I hope it’s no spoiler that the answer to the Health Foundation’s latest report ‘Are intermediate care services stretched too thin?’ is a resounding yes. Short-term care services aimed at improving people’s independence are all too often facing a stark choice between using a bed for prevention or for rehabilitation.  

The report reveals that step-up care beds are being ‘lost’ due to the delayed discharges of step-down patients, reducing the ability of some intermediate care facilities to act as preventative services. 

Lack of rehab causing readmissions

It also found that 37 per cent of step-down care episodes in England resulted in a hospital admission within six weeks, citing the tension between getting patients out of hospital as quickly as possible and preventing readmission. More than a third of those discharged without the right support are bouncing back into hospital. This is yet another example of how the proper rehabilitation after hospital discharge is better for patients, and relieves pressure on the healthcare system. 

This is a serious problem for the government to fix as it seeks to rebuild the NHS’s wobbly foundations. 

There are 750,000 episodes of intermediate care a year.

According to this report, more than a quarter of a million episodes of intermediate care are ending in a hospital readmission.  

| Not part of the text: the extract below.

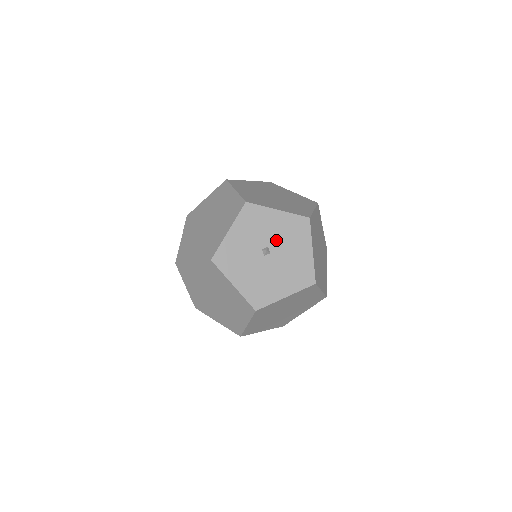
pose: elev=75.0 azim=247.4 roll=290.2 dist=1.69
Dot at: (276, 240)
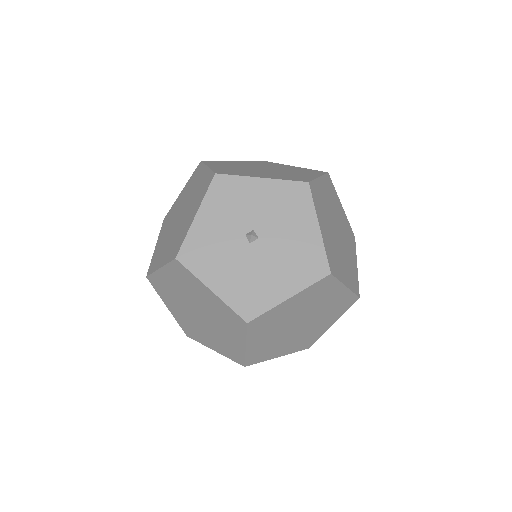
Dot at: (264, 219)
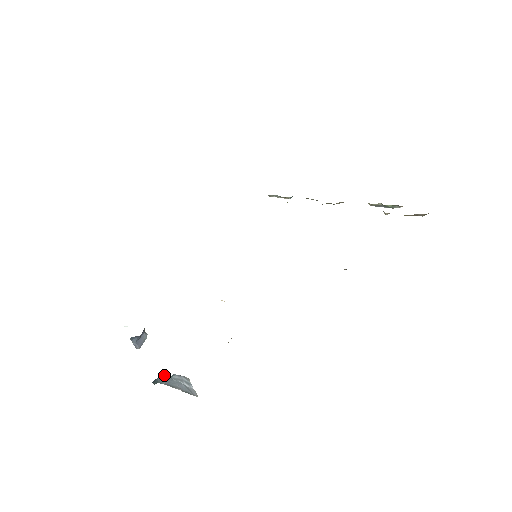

For those of us who have worked in intermediate care services (even if my clinical experience is a number of years old now), the findings are depressingly familiar. We all know well how regularly these services receive patients who are not appropriate for the intermediate care service they’ve been referred to.  

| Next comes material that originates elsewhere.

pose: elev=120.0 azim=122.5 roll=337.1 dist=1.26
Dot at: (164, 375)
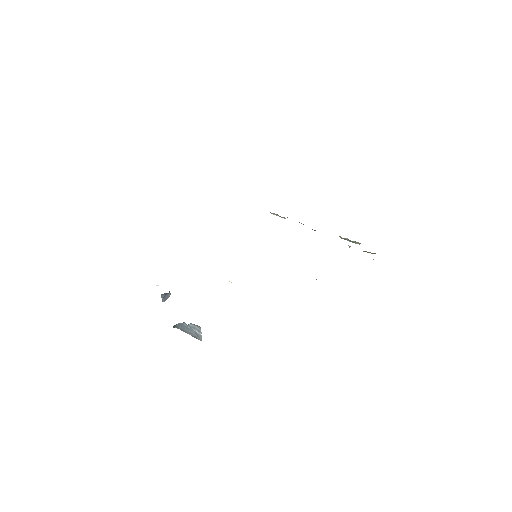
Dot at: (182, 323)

It is important to see these issues highlighted by an organisation like the Health Foundation as the government moves from its 10 Year Plan vision for England to the nuts and bolts of how it’s going to work. 

Staffing supports better discharge decisions

Intermediate care services are struggling to meet an increasing demand. Better resourcing would allow for improved discharge decision making. Because better discharge decisions depend on services being there – complete with staffing and infrastructure - when needed. This is critical if the government’s shift of care towards the community and intermediate care services is to succeed.  

The other glaring gap is data. The report from the Health Foundation's Networked Data Lab drew on available data across multiple sites in England, Scotland Wales as well as a deeper dive in and more detailed analysis using the Community Services Dataset (CSDS) in England.  

What they found is as you move away from acute hospital sites, the coverage of systems, appropriate devices and, as a result, data gets poorer.  

Data gaps hamper patient care

This has a direct impact on patient care, as Hannah Knight, senior analytical manager at the Health Foundation told me. In her words, ‘improving the intermediate care data landscape is crucial for ensuring that services are targeted, effective and accessible.

Patients often move from NHS into local authority care (and vice versa), but their data do not follow. Not sharing data makes funding, staffing, and decisions remarkably difficult.

Investment in systems and hardware, as well as the necessary data architecture, is needed to define the work and demonstrate the impact of intermediate care services. In doing this, the return on investment in these services will become clear. If you don’t count it, it doesn’t count. The next ten years of NHS reforms can’t add up to a sum total of ‘we don’t know whether anything we did worked’.  

Again, those of us who work in these services, and advocate on their behalf, will realise the huge impact intermediate care can have on patients, and on alleviating a little of the burden of unnecessary admissions, poorly facilitated discharges, and on other parts of the health and social care system. 

The efficient and appropriate flow of people through health and care services is of huge importance. Data flow is a crucial piece of the puzzle allowing us to anticipate and plan for the healthcare needs of today, and the future. 

I hope that this excellent report from the Health Foundation Networked Data Lab is just the start of opening up both the people and the data flows we need.